Pryzbyla Center Great Room A
With the support from the Regina F. Herzfeld Memorial Fund
Reception to Follow
Bertha Yewas Parker (1907-1978), the first professional female Native American archaeologist, was raised among urban Indians in New York City,gained national recognition for her discoveries at the Gypsum Cave site and was employed as an archaeologist and ethnologist by the Southwest Museum in Los Angeles, where she worked with the Los Angeles urban Indian community.
Dr. Margaret M. Bruchac (Abenaki) is an Assistant Professor of Anthropology and Coordinator of the Native American Studies Initiative at the University of Pennsylvania.
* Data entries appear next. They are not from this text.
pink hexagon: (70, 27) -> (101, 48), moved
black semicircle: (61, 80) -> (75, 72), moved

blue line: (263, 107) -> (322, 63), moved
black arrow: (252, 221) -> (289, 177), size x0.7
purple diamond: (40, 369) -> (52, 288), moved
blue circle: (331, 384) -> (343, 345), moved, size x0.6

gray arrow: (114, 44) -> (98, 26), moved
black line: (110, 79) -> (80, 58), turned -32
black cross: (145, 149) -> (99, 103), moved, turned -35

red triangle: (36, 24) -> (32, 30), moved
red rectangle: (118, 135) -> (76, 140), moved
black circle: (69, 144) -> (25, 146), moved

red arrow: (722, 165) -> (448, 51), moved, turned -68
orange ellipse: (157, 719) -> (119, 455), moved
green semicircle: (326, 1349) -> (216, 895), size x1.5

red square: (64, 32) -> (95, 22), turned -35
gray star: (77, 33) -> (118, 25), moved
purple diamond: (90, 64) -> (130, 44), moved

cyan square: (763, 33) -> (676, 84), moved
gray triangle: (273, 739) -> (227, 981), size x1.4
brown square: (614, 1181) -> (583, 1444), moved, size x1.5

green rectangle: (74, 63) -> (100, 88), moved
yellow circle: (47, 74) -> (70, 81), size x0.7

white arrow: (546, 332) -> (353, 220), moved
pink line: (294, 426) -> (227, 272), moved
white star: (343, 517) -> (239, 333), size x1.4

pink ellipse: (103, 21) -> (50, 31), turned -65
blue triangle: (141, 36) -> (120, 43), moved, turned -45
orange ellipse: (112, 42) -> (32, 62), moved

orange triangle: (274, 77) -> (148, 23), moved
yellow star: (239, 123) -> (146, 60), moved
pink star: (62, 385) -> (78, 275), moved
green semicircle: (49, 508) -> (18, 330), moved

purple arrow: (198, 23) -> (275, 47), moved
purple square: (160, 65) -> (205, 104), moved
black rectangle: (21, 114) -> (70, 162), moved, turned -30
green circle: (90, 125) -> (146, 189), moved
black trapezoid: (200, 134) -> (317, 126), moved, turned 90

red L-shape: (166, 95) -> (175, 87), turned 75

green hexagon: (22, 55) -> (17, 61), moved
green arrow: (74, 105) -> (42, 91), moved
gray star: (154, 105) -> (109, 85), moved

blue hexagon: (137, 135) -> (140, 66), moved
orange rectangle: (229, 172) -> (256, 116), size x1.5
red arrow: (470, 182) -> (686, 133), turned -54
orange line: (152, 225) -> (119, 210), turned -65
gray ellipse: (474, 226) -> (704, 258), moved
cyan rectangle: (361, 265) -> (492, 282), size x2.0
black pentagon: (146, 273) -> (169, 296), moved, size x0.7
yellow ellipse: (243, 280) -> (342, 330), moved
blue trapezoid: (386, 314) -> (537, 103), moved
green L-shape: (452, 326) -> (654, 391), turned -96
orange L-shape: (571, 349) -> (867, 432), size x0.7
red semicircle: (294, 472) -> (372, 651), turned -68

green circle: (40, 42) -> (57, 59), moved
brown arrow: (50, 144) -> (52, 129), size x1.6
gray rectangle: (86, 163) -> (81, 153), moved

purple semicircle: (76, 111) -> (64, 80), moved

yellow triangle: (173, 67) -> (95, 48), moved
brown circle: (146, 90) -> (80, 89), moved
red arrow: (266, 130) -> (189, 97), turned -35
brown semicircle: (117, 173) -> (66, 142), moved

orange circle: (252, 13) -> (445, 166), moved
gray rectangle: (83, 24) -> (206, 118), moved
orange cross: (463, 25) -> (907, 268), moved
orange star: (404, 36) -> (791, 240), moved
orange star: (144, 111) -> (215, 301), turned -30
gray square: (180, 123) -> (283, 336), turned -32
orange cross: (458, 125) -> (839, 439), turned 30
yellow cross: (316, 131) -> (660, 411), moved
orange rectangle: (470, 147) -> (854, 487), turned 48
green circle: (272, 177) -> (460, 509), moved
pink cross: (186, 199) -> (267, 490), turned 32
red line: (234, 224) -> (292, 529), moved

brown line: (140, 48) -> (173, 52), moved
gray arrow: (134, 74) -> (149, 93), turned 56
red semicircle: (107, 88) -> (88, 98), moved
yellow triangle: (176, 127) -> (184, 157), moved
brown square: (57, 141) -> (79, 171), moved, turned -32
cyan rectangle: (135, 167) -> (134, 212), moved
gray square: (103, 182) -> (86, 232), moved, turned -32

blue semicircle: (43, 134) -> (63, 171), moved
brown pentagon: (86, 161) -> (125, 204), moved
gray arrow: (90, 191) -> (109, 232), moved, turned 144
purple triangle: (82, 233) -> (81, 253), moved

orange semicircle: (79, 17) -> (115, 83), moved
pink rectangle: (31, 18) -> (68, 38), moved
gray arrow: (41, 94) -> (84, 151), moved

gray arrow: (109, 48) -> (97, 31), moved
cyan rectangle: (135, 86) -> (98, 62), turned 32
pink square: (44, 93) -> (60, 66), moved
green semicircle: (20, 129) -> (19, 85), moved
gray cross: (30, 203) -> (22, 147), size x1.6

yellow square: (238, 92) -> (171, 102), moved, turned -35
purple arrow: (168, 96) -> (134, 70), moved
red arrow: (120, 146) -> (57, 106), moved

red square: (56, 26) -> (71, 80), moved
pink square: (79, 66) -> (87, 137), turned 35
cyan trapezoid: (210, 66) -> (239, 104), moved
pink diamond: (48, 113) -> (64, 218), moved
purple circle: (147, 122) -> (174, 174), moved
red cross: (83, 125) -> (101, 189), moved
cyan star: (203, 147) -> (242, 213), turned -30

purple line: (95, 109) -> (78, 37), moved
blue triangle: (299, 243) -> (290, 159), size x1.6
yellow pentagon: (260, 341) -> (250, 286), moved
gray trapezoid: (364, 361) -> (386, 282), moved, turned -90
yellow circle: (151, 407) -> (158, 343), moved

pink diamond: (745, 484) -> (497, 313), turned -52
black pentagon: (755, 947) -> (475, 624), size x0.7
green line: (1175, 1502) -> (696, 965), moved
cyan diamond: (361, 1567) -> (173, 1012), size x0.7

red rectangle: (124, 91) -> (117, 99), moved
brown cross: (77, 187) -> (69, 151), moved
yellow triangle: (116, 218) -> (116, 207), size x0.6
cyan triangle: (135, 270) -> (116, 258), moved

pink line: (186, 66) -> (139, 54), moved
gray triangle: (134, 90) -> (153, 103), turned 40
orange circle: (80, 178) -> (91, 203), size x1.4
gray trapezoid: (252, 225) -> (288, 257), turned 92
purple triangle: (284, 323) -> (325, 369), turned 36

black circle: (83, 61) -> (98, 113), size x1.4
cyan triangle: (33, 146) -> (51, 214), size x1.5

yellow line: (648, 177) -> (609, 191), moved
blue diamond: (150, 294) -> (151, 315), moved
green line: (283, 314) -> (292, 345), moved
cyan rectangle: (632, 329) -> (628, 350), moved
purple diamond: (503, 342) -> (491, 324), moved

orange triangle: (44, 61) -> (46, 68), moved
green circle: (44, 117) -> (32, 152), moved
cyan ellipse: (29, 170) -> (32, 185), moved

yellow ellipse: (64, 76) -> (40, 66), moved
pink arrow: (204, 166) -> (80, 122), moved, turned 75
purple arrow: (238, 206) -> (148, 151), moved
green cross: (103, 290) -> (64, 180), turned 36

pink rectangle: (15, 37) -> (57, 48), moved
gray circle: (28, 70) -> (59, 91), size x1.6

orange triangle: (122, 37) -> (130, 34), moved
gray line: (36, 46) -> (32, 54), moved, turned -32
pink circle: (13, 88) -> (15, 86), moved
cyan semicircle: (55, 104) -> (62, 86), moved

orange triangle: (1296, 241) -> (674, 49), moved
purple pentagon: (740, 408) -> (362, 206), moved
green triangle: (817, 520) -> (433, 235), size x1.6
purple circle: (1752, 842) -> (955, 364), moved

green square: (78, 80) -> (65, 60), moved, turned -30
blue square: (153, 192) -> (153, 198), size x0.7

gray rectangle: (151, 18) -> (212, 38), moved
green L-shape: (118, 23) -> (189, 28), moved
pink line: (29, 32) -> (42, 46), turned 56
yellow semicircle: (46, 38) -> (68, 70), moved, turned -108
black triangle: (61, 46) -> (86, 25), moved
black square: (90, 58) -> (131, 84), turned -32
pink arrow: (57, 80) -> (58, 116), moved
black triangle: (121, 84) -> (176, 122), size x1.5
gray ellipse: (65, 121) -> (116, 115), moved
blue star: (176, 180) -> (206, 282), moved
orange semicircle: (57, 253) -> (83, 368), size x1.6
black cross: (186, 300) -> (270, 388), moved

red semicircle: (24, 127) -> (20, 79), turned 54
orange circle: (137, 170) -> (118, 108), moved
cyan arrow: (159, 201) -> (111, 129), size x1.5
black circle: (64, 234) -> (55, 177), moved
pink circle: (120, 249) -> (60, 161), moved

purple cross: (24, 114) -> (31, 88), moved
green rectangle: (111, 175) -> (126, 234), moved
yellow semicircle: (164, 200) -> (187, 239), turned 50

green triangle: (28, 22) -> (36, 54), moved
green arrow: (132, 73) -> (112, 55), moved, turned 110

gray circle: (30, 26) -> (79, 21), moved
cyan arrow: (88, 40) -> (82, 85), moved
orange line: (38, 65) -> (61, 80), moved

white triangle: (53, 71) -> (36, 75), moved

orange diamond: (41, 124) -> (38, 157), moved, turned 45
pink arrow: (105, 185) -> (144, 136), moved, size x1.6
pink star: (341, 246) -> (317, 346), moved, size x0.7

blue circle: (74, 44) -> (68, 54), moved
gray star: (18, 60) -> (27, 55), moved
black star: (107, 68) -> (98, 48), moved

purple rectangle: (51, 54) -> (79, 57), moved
Her research on Bertha Parker was supported by a 2011-2012 Ford Fellowship and by the Katrin H. Lamon Fellowship at the School for Advanced Research. From 2008-2012, Bruchac was an Assistant Professor of Anthropology and Coordinator of Native American and Indigenous Studies at the University of Connecticut; from 2003-2010, she served as the Five College Repatriation Research Liaison. Her publications include Dreaming Again: Algonkian Poetry (Bowman Books 2012), Indigenous Archaeologies: A Reader in Decolonization (Left Coast Press 2010), and articles in Anthropology News, the Historical Journal of Massachusetts and Museum Anthropology, among others. Her new book –titled Consorting With Savages: Indigenous Informants and American Anthropologists– is forthcoming from the University of Arizona Press.